### Task description
Would you please copy every line below that includes the string "Мода"?

### Extracted page text data
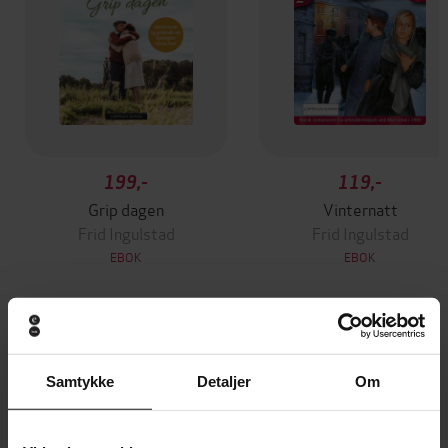
199,-
119,-
Grip dagen
Vinternatt
Frid Ingulstad
Frid Ingulstad
EBOK
EBOK
Andre har også kjøpt
Samtykke
Detaljer
Om
Premium
Premium
Vinner av Rivertonprisen
Første gang på tilbud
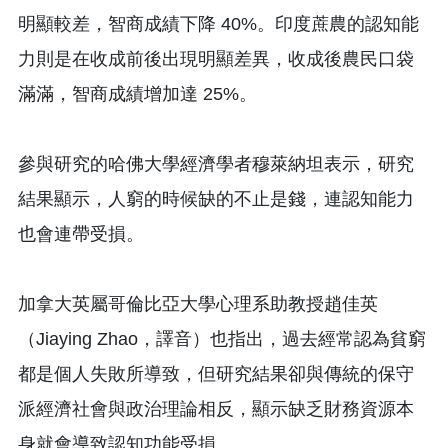
明顯較差，智商成績下降 40%。印度蔗農的認知能
力則是在收成前後出現明顯差異，收成後農民口袋
滿滿，智商成績增加達 25%。
參與研究的哈佛大學經濟學者穆萊納坦表示，研究
結果顯示，人窮的時候缺的不止是錢，連認知能力
也會連帶受損。
加拿大英屬哥倫比亞大學心理系助教授趙佳英
（Jiaying Zhao，譯音）也指出，過去經常認為貧窮
都是個人失敗所導致，但研究結果卻與傳統的保守
派經濟社會與政治理論相反，顯示缺乏財務資源本
身就會導致認知功能受損。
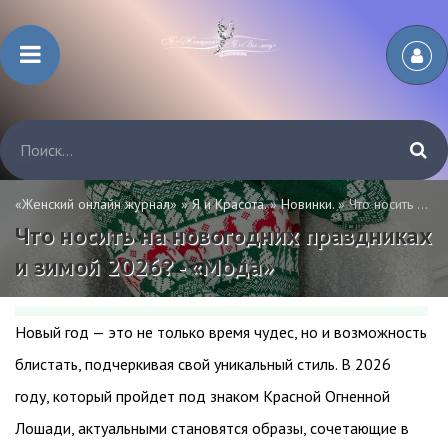
«Женский онлайн журнал»
»
Я и Красота.
»
Новинки.
» Что носить на новогодних праздниках и зимой 2026? - «Мода»
Что носить на новогодних праздниках
и зимой 2026? - «Мода»
Новый год — это не только время чудес, но и возможность
блистать, подчеркивая свой уникальный стиль. В 2026
году, который пройдет под знаком Красной Огненной
Лошади, актуальными становятся образы, сочетающие в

### Exercise solution
» Что носить на новогодних праздниках и зимой 2026? - «Мода»
и зимой 2026? - «Мода»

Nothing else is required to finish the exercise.